Assignment 1 -
In the email about server write responses, whom does the writer name as a regular contributor?
Assignment 2 -
Copy the email about server write responses word for word, between "I'm willing to" and "Advocacy Group (CAG)", inclusive.
Assignment 3 -
Proceed with the email about server write responses, picking up right after its last line.

This would either give us back the UNSTABLE or FILE_SYNC response. My 
question is this: When the server sends back UNSTABLE, as a response to 
UNSTABLE, exactly what happens? By some chance is there a separate worker 
thread that occasionally sends COMMITs back to the server?

The performance data we  have would seem to bear that out. When we backed 
out the force of STABLE writes, the link times went back up and the reads 
stopped waiting on the cache flushes. If, as you say, this change had no 
impact on how the client actually performed these flushes, backing out the 
change would not have made links take 4x longer on Red Hat 5. All we did 
in our test was back out that change...

I'm willing to discuss this issue in a conference call. I can send the 
bridge information to those who are interested, as well as the other 
people here in IBM I've been working with... At least one of them is a 
regular contributor -- Frank Filz...

=================================================================
Brian Cowan
Advisory Software Engineer
ClearCase Customer Advocacy Group (CAG)

Extracted records -
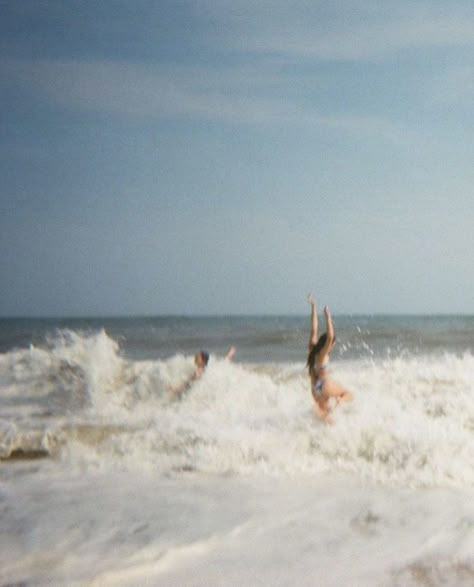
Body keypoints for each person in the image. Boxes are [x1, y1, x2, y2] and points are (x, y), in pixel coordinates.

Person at [306, 294, 352, 423]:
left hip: (314, 388)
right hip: (324, 385)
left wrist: (313, 307)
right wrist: (328, 318)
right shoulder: (322, 355)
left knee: (326, 417)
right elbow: (330, 337)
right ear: (328, 344)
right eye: (332, 344)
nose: (332, 345)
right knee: (347, 394)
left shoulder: (312, 349)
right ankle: (339, 401)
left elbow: (313, 329)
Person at [171, 346, 236, 396]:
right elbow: (224, 362)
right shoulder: (207, 368)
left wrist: (176, 389)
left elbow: (189, 384)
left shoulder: (200, 371)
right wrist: (230, 353)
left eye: (198, 357)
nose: (195, 357)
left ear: (203, 360)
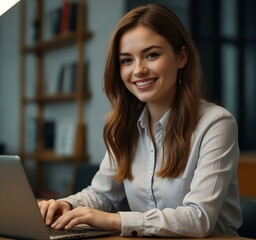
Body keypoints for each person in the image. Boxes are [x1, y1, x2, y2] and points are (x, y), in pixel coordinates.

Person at [38, 3, 242, 238]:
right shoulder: (124, 127)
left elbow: (199, 218)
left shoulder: (216, 124)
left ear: (182, 57)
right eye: (126, 60)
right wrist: (69, 205)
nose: (139, 70)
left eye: (152, 55)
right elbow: (103, 194)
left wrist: (116, 220)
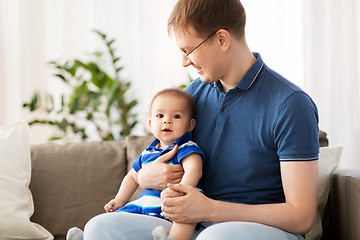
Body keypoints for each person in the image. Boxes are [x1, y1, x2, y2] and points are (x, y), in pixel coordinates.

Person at [81, 0, 319, 239]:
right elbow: (166, 156)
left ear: (222, 39)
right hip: (194, 226)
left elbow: (301, 218)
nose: (185, 61)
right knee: (100, 227)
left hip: (259, 230)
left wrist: (212, 210)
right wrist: (144, 177)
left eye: (189, 50)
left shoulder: (290, 104)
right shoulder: (192, 96)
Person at [67, 88, 205, 240]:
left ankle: (172, 238)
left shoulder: (186, 148)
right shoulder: (147, 153)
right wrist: (120, 200)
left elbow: (194, 170)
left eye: (176, 116)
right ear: (151, 124)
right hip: (144, 206)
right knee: (119, 215)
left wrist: (180, 191)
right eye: (160, 115)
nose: (167, 120)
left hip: (172, 207)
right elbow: (132, 177)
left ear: (190, 125)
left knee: (184, 218)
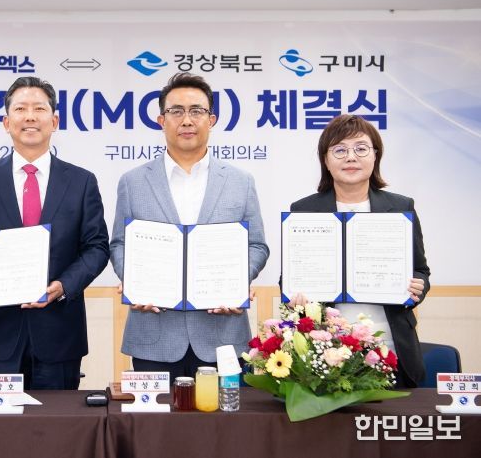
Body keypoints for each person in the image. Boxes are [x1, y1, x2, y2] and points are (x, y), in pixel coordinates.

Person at [110, 72, 269, 378]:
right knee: (156, 413)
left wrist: (236, 282)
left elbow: (257, 245)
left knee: (226, 412)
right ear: (161, 120)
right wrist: (133, 278)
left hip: (222, 335)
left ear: (211, 120)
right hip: (154, 335)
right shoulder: (132, 182)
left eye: (196, 111)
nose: (186, 120)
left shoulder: (241, 181)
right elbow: (119, 244)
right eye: (176, 111)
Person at [0, 76, 109, 390]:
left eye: (39, 109)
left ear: (54, 121)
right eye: (20, 109)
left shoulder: (81, 181)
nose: (30, 116)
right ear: (6, 122)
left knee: (58, 420)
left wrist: (63, 285)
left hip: (60, 332)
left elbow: (97, 247)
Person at [289, 114, 430, 388]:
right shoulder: (303, 210)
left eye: (361, 148)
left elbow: (420, 270)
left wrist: (418, 288)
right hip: (328, 351)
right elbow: (292, 277)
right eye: (340, 150)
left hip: (390, 348)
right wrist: (296, 297)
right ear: (325, 159)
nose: (351, 157)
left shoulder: (401, 207)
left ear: (375, 155)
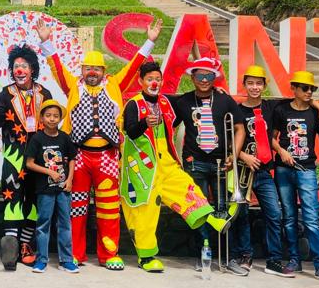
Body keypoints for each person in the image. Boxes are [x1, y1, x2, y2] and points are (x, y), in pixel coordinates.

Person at [36, 17, 162, 270]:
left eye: (97, 69)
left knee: (108, 208)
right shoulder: (73, 86)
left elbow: (134, 66)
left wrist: (149, 41)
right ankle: (75, 253)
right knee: (76, 208)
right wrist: (46, 42)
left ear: (104, 71)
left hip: (107, 157)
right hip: (79, 157)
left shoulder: (115, 84)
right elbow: (57, 67)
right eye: (87, 68)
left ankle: (109, 254)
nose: (92, 72)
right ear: (82, 70)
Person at [120, 61, 221, 273]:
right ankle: (146, 257)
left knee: (186, 187)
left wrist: (213, 92)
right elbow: (130, 131)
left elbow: (188, 100)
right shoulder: (133, 104)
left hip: (166, 161)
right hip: (143, 166)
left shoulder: (166, 102)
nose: (154, 83)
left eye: (157, 79)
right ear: (141, 81)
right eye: (150, 79)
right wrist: (144, 123)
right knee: (146, 212)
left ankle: (210, 217)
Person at [232, 66, 319, 277]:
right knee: (241, 214)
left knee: (275, 214)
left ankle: (275, 260)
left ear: (264, 86)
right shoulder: (236, 110)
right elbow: (230, 139)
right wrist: (242, 155)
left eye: (258, 83)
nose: (254, 87)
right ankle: (245, 255)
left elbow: (301, 100)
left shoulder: (273, 107)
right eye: (250, 83)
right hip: (243, 170)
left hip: (266, 171)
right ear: (244, 85)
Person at [174, 56, 243, 274]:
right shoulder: (183, 101)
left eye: (209, 76)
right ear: (192, 77)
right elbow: (168, 125)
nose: (204, 80)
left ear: (215, 78)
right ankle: (203, 253)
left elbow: (240, 128)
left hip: (221, 163)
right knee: (199, 211)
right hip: (194, 163)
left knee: (223, 210)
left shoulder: (224, 100)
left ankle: (227, 257)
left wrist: (234, 154)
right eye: (200, 76)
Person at [0, 45, 53, 270]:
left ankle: (26, 244)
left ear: (32, 69)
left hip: (38, 159)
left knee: (34, 200)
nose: (19, 70)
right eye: (16, 66)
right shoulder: (6, 94)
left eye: (24, 66)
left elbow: (52, 121)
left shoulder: (44, 93)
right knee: (12, 199)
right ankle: (11, 245)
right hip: (13, 157)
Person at [271, 70, 319, 283]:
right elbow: (271, 138)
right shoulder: (281, 109)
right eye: (305, 88)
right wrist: (281, 151)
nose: (309, 92)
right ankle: (294, 260)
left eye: (312, 89)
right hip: (283, 169)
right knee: (289, 217)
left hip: (307, 169)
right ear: (294, 88)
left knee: (311, 217)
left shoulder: (316, 113)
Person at [25, 100, 79, 273]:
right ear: (41, 118)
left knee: (65, 224)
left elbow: (72, 159)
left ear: (60, 119)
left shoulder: (64, 137)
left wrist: (70, 180)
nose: (52, 119)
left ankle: (66, 260)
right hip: (45, 189)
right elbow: (29, 163)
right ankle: (41, 260)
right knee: (43, 224)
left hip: (63, 189)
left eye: (56, 116)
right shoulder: (37, 138)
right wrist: (49, 172)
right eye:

Response area 1 -
Frank Filz

Response area 2 -
I'm willing to discuss this issue in a conference call. I can send the 
bridge information to those who are interested, as well as the other 
people here in IBM I've been working with... At least one of them is a 
regular contributor -- Frank Filz...

=================================================================
Brian Cowan
Advisory Software Engineer
ClearCase Customer Advocacy Group (CAG)

Response area 3 -
Rational Software
IBM Software Group
81 Hartwell Ave
Lexington, MA
 
Phone: 1.781.372.3580
Web: http://www.ibm.com/software/rational/support/
 

Please be sure to update your PMR using ESR at 
http://www-306.ibm.com/software/support/probsub.html or cc all 
correspondence to sw_support@xxxxxxxxxx to be sure your PMR is updated in 
case I am not available.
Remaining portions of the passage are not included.